[Collected data]
- - - -

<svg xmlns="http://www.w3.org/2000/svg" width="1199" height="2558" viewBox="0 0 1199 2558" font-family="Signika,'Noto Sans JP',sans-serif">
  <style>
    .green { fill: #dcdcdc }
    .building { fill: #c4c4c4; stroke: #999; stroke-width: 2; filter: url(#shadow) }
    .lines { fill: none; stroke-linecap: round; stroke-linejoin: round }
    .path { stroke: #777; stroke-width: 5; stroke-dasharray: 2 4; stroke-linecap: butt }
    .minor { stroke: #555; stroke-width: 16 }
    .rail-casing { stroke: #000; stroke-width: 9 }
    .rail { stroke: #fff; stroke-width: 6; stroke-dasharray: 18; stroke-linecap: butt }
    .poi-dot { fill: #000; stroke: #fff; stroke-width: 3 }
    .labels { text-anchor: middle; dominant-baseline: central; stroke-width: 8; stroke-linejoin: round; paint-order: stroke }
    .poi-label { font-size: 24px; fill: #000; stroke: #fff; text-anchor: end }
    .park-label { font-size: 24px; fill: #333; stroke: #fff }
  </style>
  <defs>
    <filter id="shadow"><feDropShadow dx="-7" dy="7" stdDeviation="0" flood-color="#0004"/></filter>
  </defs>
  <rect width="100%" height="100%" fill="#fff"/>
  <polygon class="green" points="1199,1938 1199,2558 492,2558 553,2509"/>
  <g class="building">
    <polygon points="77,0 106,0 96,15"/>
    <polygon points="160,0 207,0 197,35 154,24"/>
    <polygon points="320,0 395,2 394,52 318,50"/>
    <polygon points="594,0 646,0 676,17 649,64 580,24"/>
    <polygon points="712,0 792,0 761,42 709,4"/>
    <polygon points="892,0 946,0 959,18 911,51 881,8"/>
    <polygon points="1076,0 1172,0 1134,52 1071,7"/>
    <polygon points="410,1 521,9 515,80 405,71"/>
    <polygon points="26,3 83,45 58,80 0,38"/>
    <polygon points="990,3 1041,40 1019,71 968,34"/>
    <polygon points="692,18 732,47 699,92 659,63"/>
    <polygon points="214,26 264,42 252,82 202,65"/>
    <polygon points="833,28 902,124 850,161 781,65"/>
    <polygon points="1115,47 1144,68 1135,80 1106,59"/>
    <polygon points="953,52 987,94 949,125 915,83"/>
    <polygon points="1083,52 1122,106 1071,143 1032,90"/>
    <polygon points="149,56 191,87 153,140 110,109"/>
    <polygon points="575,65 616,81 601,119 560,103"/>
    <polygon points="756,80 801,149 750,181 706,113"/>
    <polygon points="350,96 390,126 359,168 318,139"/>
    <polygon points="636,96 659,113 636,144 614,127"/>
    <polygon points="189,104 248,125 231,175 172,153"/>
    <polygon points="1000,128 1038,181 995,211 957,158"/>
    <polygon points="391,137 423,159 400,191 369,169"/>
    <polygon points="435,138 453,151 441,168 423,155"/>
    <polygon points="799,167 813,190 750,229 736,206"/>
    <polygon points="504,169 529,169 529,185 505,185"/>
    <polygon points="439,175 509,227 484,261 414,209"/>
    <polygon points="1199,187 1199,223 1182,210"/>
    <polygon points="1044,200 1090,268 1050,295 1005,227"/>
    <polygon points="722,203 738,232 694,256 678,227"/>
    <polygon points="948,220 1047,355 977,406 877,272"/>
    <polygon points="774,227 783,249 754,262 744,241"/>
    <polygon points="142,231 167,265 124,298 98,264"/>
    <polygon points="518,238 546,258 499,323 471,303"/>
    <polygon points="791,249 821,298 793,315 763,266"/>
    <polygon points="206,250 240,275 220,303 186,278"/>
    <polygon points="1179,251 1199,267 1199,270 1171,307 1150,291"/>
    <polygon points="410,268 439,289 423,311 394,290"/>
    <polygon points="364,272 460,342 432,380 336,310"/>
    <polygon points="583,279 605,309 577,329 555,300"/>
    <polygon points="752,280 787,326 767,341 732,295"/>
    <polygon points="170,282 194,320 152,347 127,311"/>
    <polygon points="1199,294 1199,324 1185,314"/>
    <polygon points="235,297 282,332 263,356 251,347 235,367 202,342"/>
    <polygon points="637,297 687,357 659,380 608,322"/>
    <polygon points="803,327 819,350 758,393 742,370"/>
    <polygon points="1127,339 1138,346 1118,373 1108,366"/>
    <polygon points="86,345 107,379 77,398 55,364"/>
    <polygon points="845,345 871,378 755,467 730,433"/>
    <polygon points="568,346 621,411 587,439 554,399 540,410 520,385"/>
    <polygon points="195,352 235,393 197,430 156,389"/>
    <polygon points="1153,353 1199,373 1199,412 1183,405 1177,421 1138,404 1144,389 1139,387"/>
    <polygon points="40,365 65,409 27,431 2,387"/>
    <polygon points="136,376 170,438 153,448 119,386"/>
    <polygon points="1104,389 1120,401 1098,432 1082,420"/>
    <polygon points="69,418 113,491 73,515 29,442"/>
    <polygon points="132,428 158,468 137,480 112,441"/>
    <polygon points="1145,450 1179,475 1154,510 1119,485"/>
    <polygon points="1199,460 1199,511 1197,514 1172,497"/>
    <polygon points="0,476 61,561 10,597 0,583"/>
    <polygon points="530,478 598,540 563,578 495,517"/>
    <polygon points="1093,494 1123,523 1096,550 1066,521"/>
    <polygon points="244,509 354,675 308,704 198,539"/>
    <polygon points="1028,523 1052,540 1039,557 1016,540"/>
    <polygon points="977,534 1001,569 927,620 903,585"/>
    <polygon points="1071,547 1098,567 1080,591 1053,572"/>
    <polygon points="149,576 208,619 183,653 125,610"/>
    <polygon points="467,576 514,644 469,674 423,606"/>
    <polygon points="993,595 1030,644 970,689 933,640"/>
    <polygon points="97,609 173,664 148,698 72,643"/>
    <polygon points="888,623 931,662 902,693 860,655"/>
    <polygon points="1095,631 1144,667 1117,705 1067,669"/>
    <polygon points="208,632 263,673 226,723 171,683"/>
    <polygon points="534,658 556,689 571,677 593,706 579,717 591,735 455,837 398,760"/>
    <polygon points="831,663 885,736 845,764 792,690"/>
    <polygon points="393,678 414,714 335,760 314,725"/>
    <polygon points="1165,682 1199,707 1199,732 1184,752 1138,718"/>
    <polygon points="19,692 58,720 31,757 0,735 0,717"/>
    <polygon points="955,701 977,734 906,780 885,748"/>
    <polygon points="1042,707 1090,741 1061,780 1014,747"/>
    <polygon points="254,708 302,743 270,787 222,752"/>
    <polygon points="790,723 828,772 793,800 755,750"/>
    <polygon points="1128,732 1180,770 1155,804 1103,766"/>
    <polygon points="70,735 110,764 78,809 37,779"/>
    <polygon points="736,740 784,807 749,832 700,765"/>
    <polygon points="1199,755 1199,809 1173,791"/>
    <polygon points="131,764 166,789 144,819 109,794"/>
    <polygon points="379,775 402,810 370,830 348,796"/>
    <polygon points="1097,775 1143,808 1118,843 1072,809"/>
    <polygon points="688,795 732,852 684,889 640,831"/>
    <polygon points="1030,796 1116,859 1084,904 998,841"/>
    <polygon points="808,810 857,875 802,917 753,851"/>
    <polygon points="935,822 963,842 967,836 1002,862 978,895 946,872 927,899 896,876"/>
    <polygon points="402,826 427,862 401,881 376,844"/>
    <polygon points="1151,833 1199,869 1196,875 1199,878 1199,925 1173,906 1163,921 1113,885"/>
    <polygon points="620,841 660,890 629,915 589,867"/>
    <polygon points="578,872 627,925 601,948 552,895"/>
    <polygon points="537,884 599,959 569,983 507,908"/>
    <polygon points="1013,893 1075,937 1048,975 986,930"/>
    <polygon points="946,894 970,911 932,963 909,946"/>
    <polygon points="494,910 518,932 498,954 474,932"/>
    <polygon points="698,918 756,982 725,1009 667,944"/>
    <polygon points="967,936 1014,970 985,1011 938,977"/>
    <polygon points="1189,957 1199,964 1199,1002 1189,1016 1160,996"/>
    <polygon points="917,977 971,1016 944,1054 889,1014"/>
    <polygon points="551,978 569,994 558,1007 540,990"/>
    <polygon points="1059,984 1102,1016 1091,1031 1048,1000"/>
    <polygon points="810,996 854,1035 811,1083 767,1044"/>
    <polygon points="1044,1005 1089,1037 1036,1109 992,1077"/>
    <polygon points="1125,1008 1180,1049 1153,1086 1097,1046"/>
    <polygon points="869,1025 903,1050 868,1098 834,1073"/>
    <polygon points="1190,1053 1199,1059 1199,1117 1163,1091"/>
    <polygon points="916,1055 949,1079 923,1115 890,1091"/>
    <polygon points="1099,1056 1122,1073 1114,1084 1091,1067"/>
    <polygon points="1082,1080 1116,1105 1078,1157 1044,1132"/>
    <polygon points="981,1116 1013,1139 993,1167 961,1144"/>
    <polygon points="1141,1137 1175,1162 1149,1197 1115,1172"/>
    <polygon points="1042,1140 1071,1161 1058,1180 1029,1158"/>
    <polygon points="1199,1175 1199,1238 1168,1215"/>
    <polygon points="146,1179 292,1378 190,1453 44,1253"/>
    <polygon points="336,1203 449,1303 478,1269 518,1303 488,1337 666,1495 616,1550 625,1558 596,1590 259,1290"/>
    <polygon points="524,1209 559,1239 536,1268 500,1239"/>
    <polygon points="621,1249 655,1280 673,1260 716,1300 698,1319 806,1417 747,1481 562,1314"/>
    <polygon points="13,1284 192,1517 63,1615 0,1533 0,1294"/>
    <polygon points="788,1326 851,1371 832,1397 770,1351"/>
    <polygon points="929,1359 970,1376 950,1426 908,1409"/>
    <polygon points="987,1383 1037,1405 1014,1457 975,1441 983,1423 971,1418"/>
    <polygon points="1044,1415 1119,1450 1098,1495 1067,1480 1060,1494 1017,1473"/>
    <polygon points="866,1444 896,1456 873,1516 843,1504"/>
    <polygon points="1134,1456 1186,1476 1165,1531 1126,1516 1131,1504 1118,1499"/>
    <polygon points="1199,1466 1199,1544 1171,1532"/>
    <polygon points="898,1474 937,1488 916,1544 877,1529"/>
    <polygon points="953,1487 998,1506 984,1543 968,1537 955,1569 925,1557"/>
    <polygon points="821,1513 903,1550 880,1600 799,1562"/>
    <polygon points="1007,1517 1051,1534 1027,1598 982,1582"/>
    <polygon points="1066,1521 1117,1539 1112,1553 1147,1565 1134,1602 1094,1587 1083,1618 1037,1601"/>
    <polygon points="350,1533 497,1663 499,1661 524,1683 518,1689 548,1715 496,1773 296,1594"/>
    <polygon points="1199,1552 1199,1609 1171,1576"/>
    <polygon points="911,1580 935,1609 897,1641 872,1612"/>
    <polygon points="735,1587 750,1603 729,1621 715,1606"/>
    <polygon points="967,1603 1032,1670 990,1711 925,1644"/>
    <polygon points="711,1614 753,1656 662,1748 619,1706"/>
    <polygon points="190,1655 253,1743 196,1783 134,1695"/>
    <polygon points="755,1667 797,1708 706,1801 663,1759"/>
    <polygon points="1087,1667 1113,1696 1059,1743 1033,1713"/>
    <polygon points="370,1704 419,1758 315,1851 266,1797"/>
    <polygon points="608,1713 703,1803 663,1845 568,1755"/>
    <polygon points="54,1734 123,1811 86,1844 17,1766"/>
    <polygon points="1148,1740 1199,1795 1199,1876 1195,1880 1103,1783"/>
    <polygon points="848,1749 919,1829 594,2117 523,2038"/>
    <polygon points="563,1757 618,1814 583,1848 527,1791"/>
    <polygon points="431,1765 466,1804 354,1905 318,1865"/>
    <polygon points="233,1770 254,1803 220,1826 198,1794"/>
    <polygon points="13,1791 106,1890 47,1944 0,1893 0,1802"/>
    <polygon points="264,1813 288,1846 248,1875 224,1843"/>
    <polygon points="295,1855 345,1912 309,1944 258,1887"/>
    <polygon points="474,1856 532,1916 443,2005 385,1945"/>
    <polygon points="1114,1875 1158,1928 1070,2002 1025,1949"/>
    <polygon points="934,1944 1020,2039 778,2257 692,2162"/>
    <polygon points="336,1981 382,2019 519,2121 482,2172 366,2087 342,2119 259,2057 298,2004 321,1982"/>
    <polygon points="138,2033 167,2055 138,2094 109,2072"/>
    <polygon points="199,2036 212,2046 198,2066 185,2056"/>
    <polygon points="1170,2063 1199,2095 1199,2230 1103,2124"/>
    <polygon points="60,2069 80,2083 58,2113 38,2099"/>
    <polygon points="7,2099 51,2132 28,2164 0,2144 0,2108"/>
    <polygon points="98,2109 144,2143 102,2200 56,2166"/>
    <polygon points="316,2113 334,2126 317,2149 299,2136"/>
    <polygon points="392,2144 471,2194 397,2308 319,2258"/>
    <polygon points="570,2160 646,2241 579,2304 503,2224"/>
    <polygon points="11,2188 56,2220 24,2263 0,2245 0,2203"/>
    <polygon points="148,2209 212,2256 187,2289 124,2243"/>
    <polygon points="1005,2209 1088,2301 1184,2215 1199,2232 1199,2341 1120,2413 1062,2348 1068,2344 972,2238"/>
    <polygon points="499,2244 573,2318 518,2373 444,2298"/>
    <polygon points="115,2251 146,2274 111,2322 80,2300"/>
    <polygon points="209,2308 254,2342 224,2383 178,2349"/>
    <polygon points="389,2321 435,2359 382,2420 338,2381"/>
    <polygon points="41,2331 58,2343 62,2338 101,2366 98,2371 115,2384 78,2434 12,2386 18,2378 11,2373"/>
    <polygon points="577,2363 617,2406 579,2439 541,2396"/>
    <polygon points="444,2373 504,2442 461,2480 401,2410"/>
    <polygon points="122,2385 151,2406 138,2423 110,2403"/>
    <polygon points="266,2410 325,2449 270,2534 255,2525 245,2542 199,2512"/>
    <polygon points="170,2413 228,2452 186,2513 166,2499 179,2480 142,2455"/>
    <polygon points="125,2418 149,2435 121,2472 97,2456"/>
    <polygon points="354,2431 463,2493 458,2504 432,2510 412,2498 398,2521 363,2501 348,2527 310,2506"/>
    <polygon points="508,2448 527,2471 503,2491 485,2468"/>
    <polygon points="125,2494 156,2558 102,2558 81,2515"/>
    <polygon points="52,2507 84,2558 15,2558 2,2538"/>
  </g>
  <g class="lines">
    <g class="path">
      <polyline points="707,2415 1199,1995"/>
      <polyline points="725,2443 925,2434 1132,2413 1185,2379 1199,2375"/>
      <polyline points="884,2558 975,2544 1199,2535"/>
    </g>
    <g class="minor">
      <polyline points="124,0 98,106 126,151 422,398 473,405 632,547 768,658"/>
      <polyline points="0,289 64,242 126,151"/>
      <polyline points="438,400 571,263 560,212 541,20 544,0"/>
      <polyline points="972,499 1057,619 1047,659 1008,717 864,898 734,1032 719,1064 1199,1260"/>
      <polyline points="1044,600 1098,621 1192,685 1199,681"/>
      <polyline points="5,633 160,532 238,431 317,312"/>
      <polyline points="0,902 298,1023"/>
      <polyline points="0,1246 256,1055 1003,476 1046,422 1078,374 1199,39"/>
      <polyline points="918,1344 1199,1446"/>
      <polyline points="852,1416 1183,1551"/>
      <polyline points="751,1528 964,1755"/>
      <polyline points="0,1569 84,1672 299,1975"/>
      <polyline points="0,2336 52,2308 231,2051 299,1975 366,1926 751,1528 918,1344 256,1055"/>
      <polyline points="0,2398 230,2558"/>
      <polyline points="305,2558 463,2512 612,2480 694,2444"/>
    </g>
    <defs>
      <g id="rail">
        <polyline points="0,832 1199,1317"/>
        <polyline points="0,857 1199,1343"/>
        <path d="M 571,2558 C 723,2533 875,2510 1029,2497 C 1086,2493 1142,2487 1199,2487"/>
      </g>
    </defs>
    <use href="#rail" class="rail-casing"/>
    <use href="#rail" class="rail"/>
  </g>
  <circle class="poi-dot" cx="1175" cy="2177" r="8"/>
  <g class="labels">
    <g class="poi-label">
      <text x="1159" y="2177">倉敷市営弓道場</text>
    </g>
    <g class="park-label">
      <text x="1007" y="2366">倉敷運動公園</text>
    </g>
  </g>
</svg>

- - - -

About this task.
Going back to the entries above, set down exactly the lines that begin at the one with "#c4c4c4; stroke: #999;" and end at the one with "middle; dominant-baseline: central;", both included, and nothing else.

Task output.
    .building { fill: #c4c4c4; stroke: #999; stroke-width: 2; filter: url(#shadow) }
    .lines { fill: none; stroke-linecap: round; stroke-linejoin: round }
    .path { stroke: #777; stroke-width: 5; stroke-dasharray: 2 4; stroke-linecap: butt }
    .minor { stroke: #555; stroke-width: 16 }
    .rail-casing { stroke: #000; stroke-width: 9 }
    .rail { stroke: #fff; stroke-width: 6; stroke-dasharray: 18; stroke-linecap: butt }
    .poi-dot { fill: #000; stroke: #fff; stroke-width: 3 }
    .labels { text-anchor: middle; dominant-baseline: central; stroke-width: 8; stroke-linejoin: round; paint-order: stroke }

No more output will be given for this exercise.